# Lucky #7 Turkey Box Call



## ghost1066 (Jan 3, 2014)

This was a just to see if I could do it call. It is a spalted elm body with black walnut sides and paddle inlaid with poplar and some black mystery wood. I took a pair of dice and thinned them down to under 1/8" then inlaid them in the paddle. I added a small strip of bocote to the end of the body and then a cap of walnut.

Reactions: Like 4


----------



## ghost1066 (Jan 3, 2014)

goslin99 said:


> Is there anything you don't make?? Nice!



Yep money.

Reactions: Like 3


----------



## longbeard (Jan 3, 2014)

Awesome looking call Tommy. Love the dice, inlays, great job.
If i may ask, how much do you charge for your calls


Harry


----------



## ghost1066 (Jan 3, 2014)

longbeard said:


> Awesome looking call Tommy. Love the dice, inlays, great job.
> If i may ask, how much do you charge for your calls
> 
> 
> Harry


Thanks Harry, They start around $45 for an ERC and go up depending on what someone wants. Most run $60-$75 high end is $150


----------



## Wildthings (Jan 3, 2014)

I bet this one is $200 - Man great work and idea on the dice that is sweet!!


----------



## dukdawg999 (Jan 4, 2014)

Very nice looking call.


----------



## Shagee415 (Jan 4, 2014)

Man that thing is nice. One day will have to try my hand at one of those. Just wouldnt know where to start. LOL


----------



## windyridgebowman (Jan 4, 2014)

Do you do any trading Tommy? I love the call.

Reactions: Like 1


----------



## ghost1066 (Jan 4, 2014)

windyridgebowman said:


> Do you do any trading Tommy? I love the call.

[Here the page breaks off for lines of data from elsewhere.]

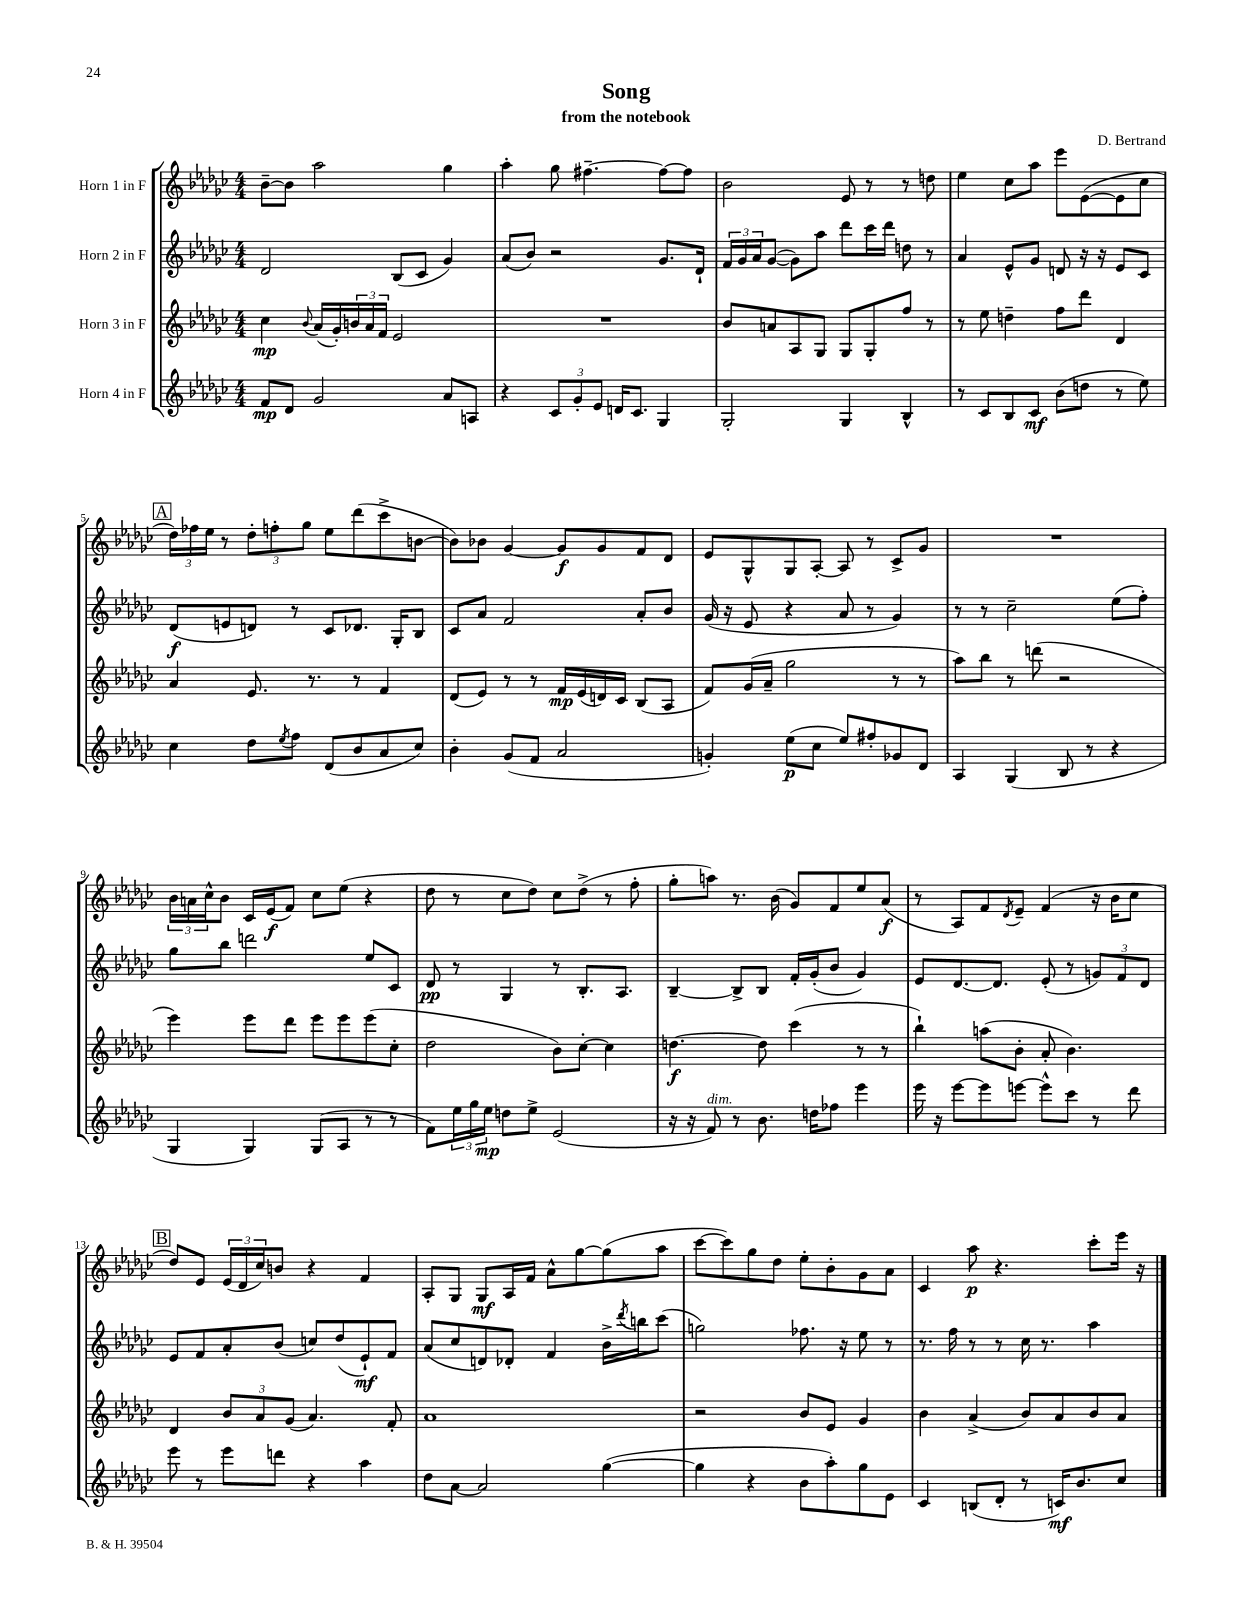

**kern	**dynam	**kern	**dynam	**kern	**dynam	**kern	**dynam
*part4	*part4	*part3	*part3	*part2	*part2	*part1	*part1
*staff4	*staff4	*staff3	*staff3	*staff2	*staff2	*staff1	*staff1
*I"Horn 4 in F	*	*I"Horn 3 in F	*	*I"Horn 2 in F	*	*I"Horn 1 in F	*
*clefG2	*	*clefG2	*	*clefG2	*	*clefG2	*
*k[b-e-a-d-g-c-]	*	*k[b-e-a-d-g-c-]	*	*k[b-e-a-d-g-c-]	*	*k[b-e-a-d-g-c-]	*
*M4/4	*	*M4/4	*	*M4/4	*	*M4/4	*
=1	=1	=1	=1	=1	=1	=1	=1
8f/L	mp	4cc-\	mp	2d-/	.	[8b-~\L	.
8d-/J	.	.	.	.	.	8b-\J]	.
.	.	8qqb-/	.	.	.	.	.
2g-/	.	(16a-/LL	.	.	.	2aa-\	.
.	.	16g-'/)	.	.	.	.	.
.	.	24bn/	.	.	.	.	.
.	.	24a-/	.	.	.	.	.
.	.	24f/JJ	.	.	.	.	.
.	.	2e-/	.	(8B-/L	.	.	.
.	.	.	.	8c-/J	.	.	.
8a-/L	.	.	.	4g-/)	.	4gg-\	.
8An/J	.	.	.	.	.	.	.
=2	=2	=2	=2	=2	=2	=2	=2
4r	.	1r	.	(8a-/L	.	4aa-'\	.
.	.	.	.	8b-/J)	.	.	.
12c-/L	.	.	.	2r	.	8gg-\	.
12g-'/	.	.	.	.	.	.	.
.	.	.	.	.	.	[4.ff#X~\	.
12e-/J	.	.	.	.	.	.	.
16dn/KL	.	.	.	.	.	.	.
8.c-/J	.	.	.	.	.	.	.
4G-/	.	.	.	8.g-/L	.	8ff#\L_	.
.	.	.	.	.	.	8ff#\J]	.
.	.	.	.	16d-`/Jk	.	.	.
=3	=3	=3	=3	=3	=3	=3	=3
2G-'/	.	8b-/L	.	24f/LL	.	2b-\	.
.	.	.	.	24g-/	.	.	.
.	.	.	.	24a-/J	.	.	.
.	.	8an/	.	([8g-/J	.	.	.
.	.	8A-/	.	8g-\L])	.	.	.
.	.	8G-/J	.	8aa-\J	.	.	.
4G-/	.	8G-/L	.	8ddd-\L	.	8e-/	.
.	.	8G-'/	.	16ccc-\L	.	8r	.
.	.	.	.	16ddd-\JJ	.	.	.
4B-^^/	.	8ff/J	.	8ddn\	.	8r	.
.	.	8r	.	8r	.	8ddn\	.
=4	=4	=4	=4	=4	=4	=4	=4
8r	.	8r	.	4a-/	.	4ee-\	.
8c-/L	.	8ee-\	.	.	.	.	.
8B-/	.	4ddn~\	.	8e-^^/L	.	8cc-\L	.
8c-/J	mf	.	.	8g-/J	.	8aa-\J	.
(8b-\L	.	8ff\L	.	8dn/	.	8eee-\L	.
8ddn\J	.	8ddd-\J	.	16r	.	([8e-\	.
.	.	.	.	16r	.	.	.
8r	.	4d-/	.	8e-/L	.	8e-\]	.
8ee-\)	.	.	.	8c-/J	.	8cc-\J	.
!!LO:LB:g=z
!!LO:REH:place=s1:t=A
=5	=5	=5	=5	=5	=5	=5	=5
4cc-\	.	4a-/	.	(8d-/L	f	24dd-\LL)	.
.	.	.	.	.	.	24ff-X\	.
.	.	.	.	.	.	24ee-\JJ	.
.	.	.	.	8en/	.	8r	.
8dd-\L	.	8.e-/	.	8dn/J)	.	12dd-'\L	.
.	.	.	.	.	.	12ffn'\	.
8qee-/	.	.	.	.	.	.	.
8ff\J	.	.	.	8r	.	.	.
.	.	.	.	.	.	12gg-\J	.
.	.	8.r	.	.	.	.	.
(8d-/L	.	.	.	8c-/L	.	8ee-\L	.
8b-/	.	8r	.	8.d-X/J	.	(8ddd-\	.
8a-/	.	4f/	.	.	.	8ccc-^\	.
.	.	.	.	16G-'/KL	.	.	.
8cc-/J)	.	.	.	8B-/J	.	[8bn\J	.
=6	=6	=6	=6	=6	=6	=6	=6
4b-'\	.	(8d-/L	.	8c-/L	.	8b\L])	.
.	.	8e-/J)	.	8a-/J	.	8b-X\J	.
(8g-/L	.	8r	.	2f/	.	[4g-/	.
8f/J	.	8r	.	.	.	.	.
2a-/	.	16f/LL	mp	.	.	8g-/L]	f
.	.	(16e-/	.	.	.	.	.
.	.	16dn/)	.	.	.	8g-/	.
.	.	16c-/JJ	.	.	.	.	.
.	.	(8B-/L	.	8a-'/L	.	8f/	.
.	.	8A-/J	.	8b-/J	.	8d-/J	.
=7	=7	=7	=7	=7	=7	=7	=7
4gn'/)	.	8f/L)	.	(16g-/	.	8e-/L	.
.	.	.	.	16r	.	.	.
.	.	(16g-/L	.	8e-/	.	8G-^^/	.
.	.	16a-~/JJ	.	.	.	.	.
(8ee-\L	p	2gg-\	.	4r	.	8G-/	.
8cc-\J	.	.	.	.	.	[8A-'/J	.
8ee-/L)	.	.	.	8a-/	.	8A-/]	.
8ff#X'/	.	.	.	8r	.	8r	.
8g-X/	.	8r	.	4g-/)	.	8c-^/L	.
8d-/J	.	8r	.	.	.	8g-/J	.
=8	=8	=8	=8	=8	=8	=8	=8
4A-/	.	8aa-\L)	.	8r	.	1r	.
.	.	8bb-\J	.	8r	.	.	.
(4G-/	.	8r	.	2cc-~\	.	.	.
.	.	(8dddn\	.	.	.	.	.
8B-/	.	2r	.	.	.	.	.
8r	.	.	.	.	.	.	.
4r	.	.	.	(8ee-\L	.	.	.
.	.	.	.	8ff'\J)	.	.	.
!!LO:LB:g=z
=9	=9	=9	=9	=9	=9	=9	=9
4G-/	.	4eee-\)	.	8gg-\L	.	24b-\LL	.
.	.	.	.	.	.	24an\	.
.	.	.	.	.	.	24cc-^^\J	.
.	.	.	.	8bb-\J	.	8b-\J	.
4G-/)	.	8eee-\L	.	2dddn\	.	16c-/LL	.
.	.	.	.	.	.	(16e-/J	f
.	.	8ddd-\J	.	.	.	8f/J)	.
(8G-/L	.	8eee-\L	.	.	.	8cc-\L	.
8A-/J	.	8eee-\	.	.	.	(8ee-\J	.
8r	.	(8eee-\	.	8ee-/L	.	4r	.
8r	.	8cc-'\J	.	8c-/J	.	.	.
=10	=10	=10	=10	=10	=10	=10	=10
8f\L)	.	2dd-\	.	8d-/	pp	8dd-\	.
24ee-\L	.	.	.	8r	.	8r	.
24gg-\	.	.	.	.	.	.	.
24ee-\JJ	mp	.	.	.	.	.	.
8ddn\L	.	.	.	4G-/	.	8cc-\L	.
8ee-^\J	.	.	.	.	.	8dd-\J)	.
(2e-/	.	8b-\L)	.	8r	.	8cc-\L	.
.	.	[8cc-'\J	.	8.B-'/L	.	(8dd-^\J	.
.	.	4cc-\]	.	.	.	8r	.
.	.	.	.	8.A-/J	.	.	.
.	.	.	.	.	.	8ff'\	.
=11	=11	=11	=11	=11	=11	=11	=11
16r	.	[4.ddn\	f	[4B-~/	.	8gg-'\L	.
16r	.	.	.	.	.	.	.
!LO:TX:a:i:t=dim.	!	!	!	!	!	!	!
8f/)	.	.	.	.	.	8aan\J)	.
8r	.	.	.	8B-^/L]	.	8.r	.
8.b-\	.	8dd\]	.	8B-/J	.	.	.
.	.	.	.	.	.	(16b-\	.
.	.	(4ccc-\	.	16f'/LL	.	8g-/L)	.
16ddn\KL	.	.	.	(16g-'/J	.	.	.
8ff-X\J	.	.	.	8b-/J	.	8f/	.
4eee-\	.	8r	.	4g-/)	.	8ee-/	.
.	.	8r	.	.	.	(8a-/J	f
=12	=12	=12	=12	=12	=12	=12	=12
16eee-\	.	4bb-`\)	.	8e-/L	.	8r	.
16r	.	.	.	.	.	.	.
[8eee-\L	.	.	.	[8.d-/	.	8A-/L)	.
8eee-\]	.	(8aan\L	.	.	.	8f/	.
.	.	.	.	8.d-/J]	.	.	.
.	.	.	.	.	.	8qd-/	.
[8eeen\J	.	8b-'\J	.	.	.	8e-~/J	.
8eee^^\L]	.	8a-'/	.	(8e-'/	.	(4f/	.
8ccc-\J	.	4.b-\)	.	8r	.	.	.
8r	.	.	.	12gn/L)	.	16r	.
.	.	.	.	.	.	16b-\KL	.
.	.	.	.	12f/	.	.	.
8ddd-\	.	.	.	.	.	8cc-\J	.
.	.	.	.	12d-/J	.	.	.
!!LO:LB:g=z
!!LO:REH:place=s1:t=B
=13	=13	=13	=13	=13	=13	=13	=13
8eee-\	.	4d-/	.	8e-/L	.	8dd-/L)	.
8r	.	.	.	8f/	.	8e-/J	.
8eee-\L	.	12b-/L	.	8a-'/	.	(24e-/LL	.
.	.	.	.	.	.	24d-/	.
.	.	12a-/	.	.	.	24cc-/J)	.
8dddn\J	.	.	.	(8b-/J	.	8bn/J	.
.	.	(12g-/J	.	.	.	.	.
4r	.	4.a-/)	.	8ccn/L)	.	4r	.
.	.	.	.	(8dd-/	.	.	.
4aa-\	.	.	.	8e-`/)	mf	4f/	.
.	.	8f'/	.	8f/J	.	.	.
=14	=14	=14	=14	=14	=14	=14	=14
8dd-\L	.	1a-	.	(8a-/L	.	8A-'/L	.
[8a-\J	.	.	.	8cc-/	.	8G-/J	.
2a-/]	.	.	.	8dn/)	.	8G-/L	mf
.	.	.	.	8d-X'/J	.	16A-/L	.
.	.	.	.	.	.	16f/JJ	.
.	.	.	.	4f/	.	8a-^^\L	.
.	.	.	.	.	.	[8gg-\	.
([4gg-\	.	.	.	16b-^\LL	.	(8gg-\]	.
.	.	.	.	8qddd-/	.	.	.
.	.	.	.	16bbn\J	.	.	.
.	.	.	.	(8ccc-\J	.	8aa-\J	.
=15	=15	=15	=15	=15	=15	=15	=15
4gg-\]	.	2r	.	2ggn\)	.	[8ccc-\L	.
.	.	.	.	.	.	8ccc-\])	.
4r	.	.	.	.	.	8gg-\	.
.	.	.	.	.	.	8dd-\J	.
8b-\L	.	8b-/L	.	8.ff-X\	.	8ee-'\L	.
8aa-'\)	.	8e-/J	.	.	.	8b-'\	.
.	.	.	.	16r	.	.	.
8gg-\	.	4g-/	.	8ee-\	.	8g-\	.
8e-\J	.	.	.	8r	.	8a-\J	.
=16	=16	=16	=16	=16	=16	=16	=16
4c-/	.	4b-\	.	8.r	.	4c-/	.
.	.	.	.	16ff\	.	.	.
(8Bn/L	.	(4a-^/	.	8r	.	8aa-\	p
8d-'/J	.	.	.	8r	.	4.r	.
8r	.	8b-/L)	.	16cc-\	.	.	.
.	.	.	.	8.r	.	.	.
16cn/KL)	mf	8a-/	.	.	.	.	.
8.b-/	.	.	.	.	.	.	.
.	.	8b-/	.	4aa-\	.	8ccc-'\L	.
8cc-/J	.	8a-/J	.	.	.	16eee-\Jk	.
.	.	.	.	.	.	16r	.
==	==	==	==	==	==	==	==
*-	*-	*-	*-	*-	*-	*-	*-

Always up for a trade but it wouldn't be this exact call. I sold it but the guy that bought it said it couldn't have dice on it so I still have the paddle and am finishing a similar body. It has spalted maple body and walnut sides but no inlay on sides. But I can always build something just for you that is not a problem.


----------



## windyridgebowman (Jan 5, 2014)

If you want, we can work something out and take it to the trade forum. Pm me what sizes you would be interested in, and I will tell you what I have. thanks Chuck.


----------



## ghost1066 (Jan 5, 2014)

Sounds good start a thread and we will get you something going. What I can use most is just call blank sizes in some wood I don't have we will work out the details.


----------